Exercise text:
==========

Sainsbury Institute’s technology-assisted teaching debut

Sam with Tim Pestell of the Norwich Castle Museum with the UEA film crew
Sam with Tim Pestell of the Norwich Castle Museum with the UEA film crew

The Sainsbury Institute is very committed to exploring new ways of disseminating our research in Japan, including through the use of what are termed ‘new technology-assisted teaching’, such as MOOCs (Massive Open Online Courses). The University of East Anglia is an active member of the FutureLearn initiative as well as other world-leading institutions including University College London, University of Edinburgh, the British Library and the British Museum.

The Sainsbury Institute is currently involved in developing a MOOC-like series of programmes which are to be launched in January 2016 prior to the first incoming cohort of University of Tokyo undergraduates as part of the Sainsbury Institute – University of Tokyo Summer/Winter exchange programme. A trailer for the programmes will form part of the reception to be held at the International House of Japan in November marking the first visit to Japan by Professor David Richardson, Chair of the Management Board of the Sainsbury Institute and Vice Chancellor of the University of East Anglia.

==========

Source data:
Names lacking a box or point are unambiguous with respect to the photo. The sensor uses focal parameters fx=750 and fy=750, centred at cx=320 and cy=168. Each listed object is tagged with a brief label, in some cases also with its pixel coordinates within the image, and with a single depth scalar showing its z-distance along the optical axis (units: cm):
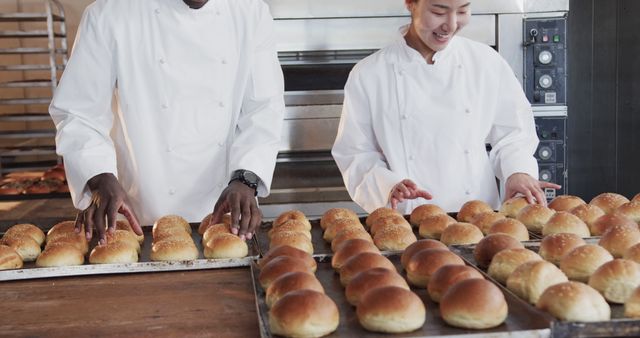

==========

Work item A:
According to the Sainsbury Institute text, why is a reception being held at the International House of Japan in November?
Work item B:
Name every institution that the Sainsbury Institute text identifies as a member of the FutureLearn initiative.
Work item C:
Reproduce the Sainsbury Institute text starting with "Sainsbury Institute’s technology-assisted" and going on through "the British Museum.", substituting "scholarship" for "research".

Response area A:
The reception marks the first visit to Japan by Professor David Richardson, Chair of the Management Board of the Sainsbury Institute and Vice Chancellor of the University of East Anglia. A trailer for the MOOC-like programmes will form part of it.

Response area B:
- The University of East Anglia
- University College London
- University of Edinburgh
- The British Library
- The British Museum

Response area C:
Sainsbury Institute’s technology-assisted teaching debut

Sam with Tim Pestell of the Norwich Castle Museum with the UEA film crew
Sam with Tim Pestell of the Norwich Castle Museum with the UEA film crew

The Sainsbury Institute is very committed to exploring new ways of disseminating our scholarship in Japan, including through the use of what are termed ‘new technology-assisted teaching’, such as MOOCs (Massive Open Online Courses). The University of East Anglia is an active member of the FutureLearn initiative as well as other world-leading institutions including University College London, University of Edinburgh, the British Library and the British Museum.